Dataset entries
※ ※ ※

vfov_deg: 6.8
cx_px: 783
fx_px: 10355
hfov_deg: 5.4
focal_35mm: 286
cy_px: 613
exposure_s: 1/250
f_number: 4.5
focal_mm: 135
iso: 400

※ ※ ※

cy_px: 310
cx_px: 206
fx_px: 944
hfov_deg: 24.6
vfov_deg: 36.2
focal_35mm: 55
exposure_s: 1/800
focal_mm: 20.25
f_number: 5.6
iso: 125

※ ※ ※

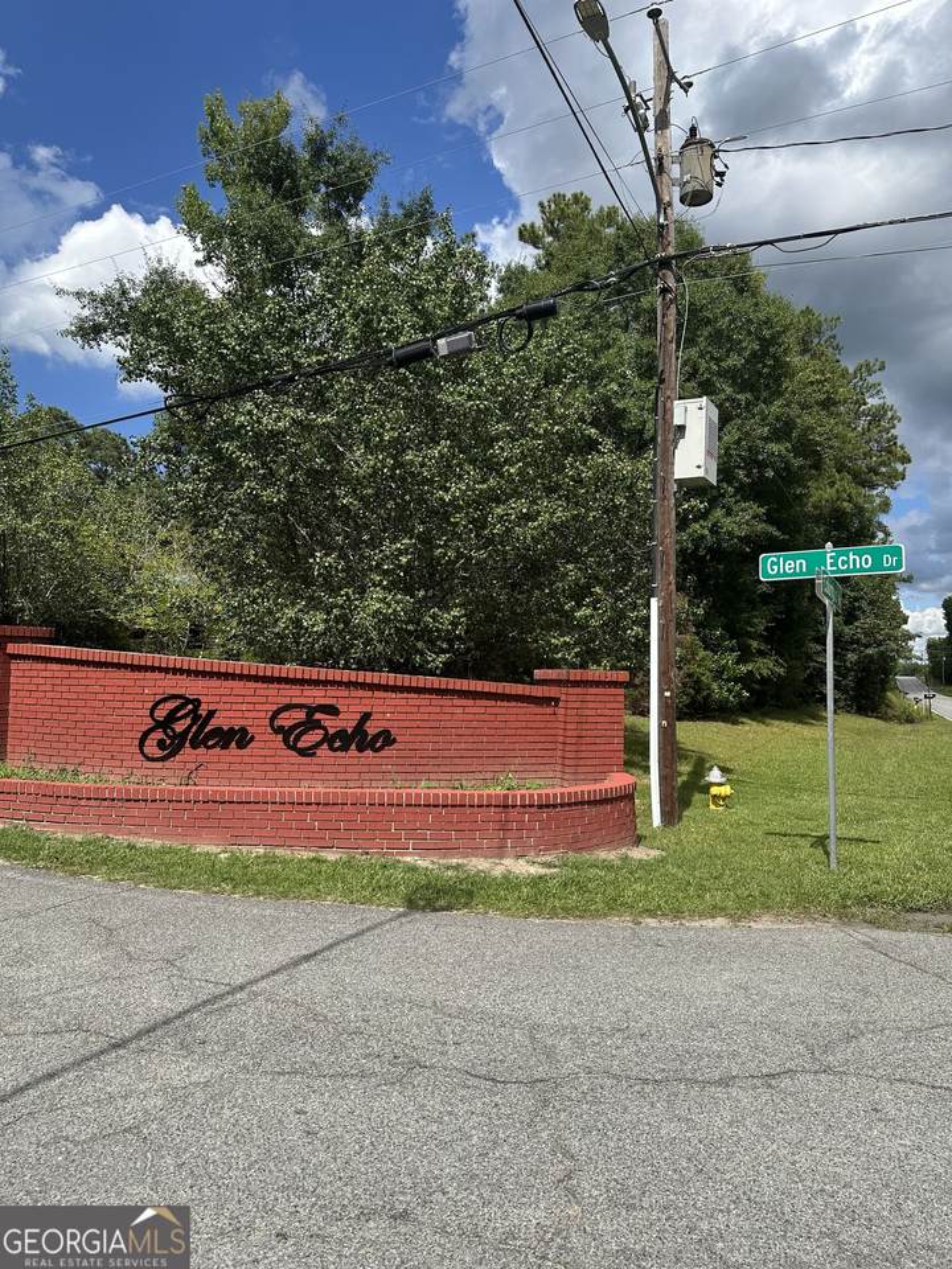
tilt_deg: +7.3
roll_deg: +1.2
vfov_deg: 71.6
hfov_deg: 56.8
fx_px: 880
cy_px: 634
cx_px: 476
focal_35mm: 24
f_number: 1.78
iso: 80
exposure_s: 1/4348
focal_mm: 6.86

※ ※ ※

_WORK TASK_: Copy out only the lines of the records above from the one with "hfov_deg: 56.8" through the one with "focal_mm: 6.86", exactly as they stand, both included.

_ANSWER SPACE_:
hfov_deg: 56.8
fx_px: 880
cy_px: 634
cx_px: 476
focal_35mm: 24
f_number: 1.78
iso: 80
exposure_s: 1/4348
focal_mm: 6.86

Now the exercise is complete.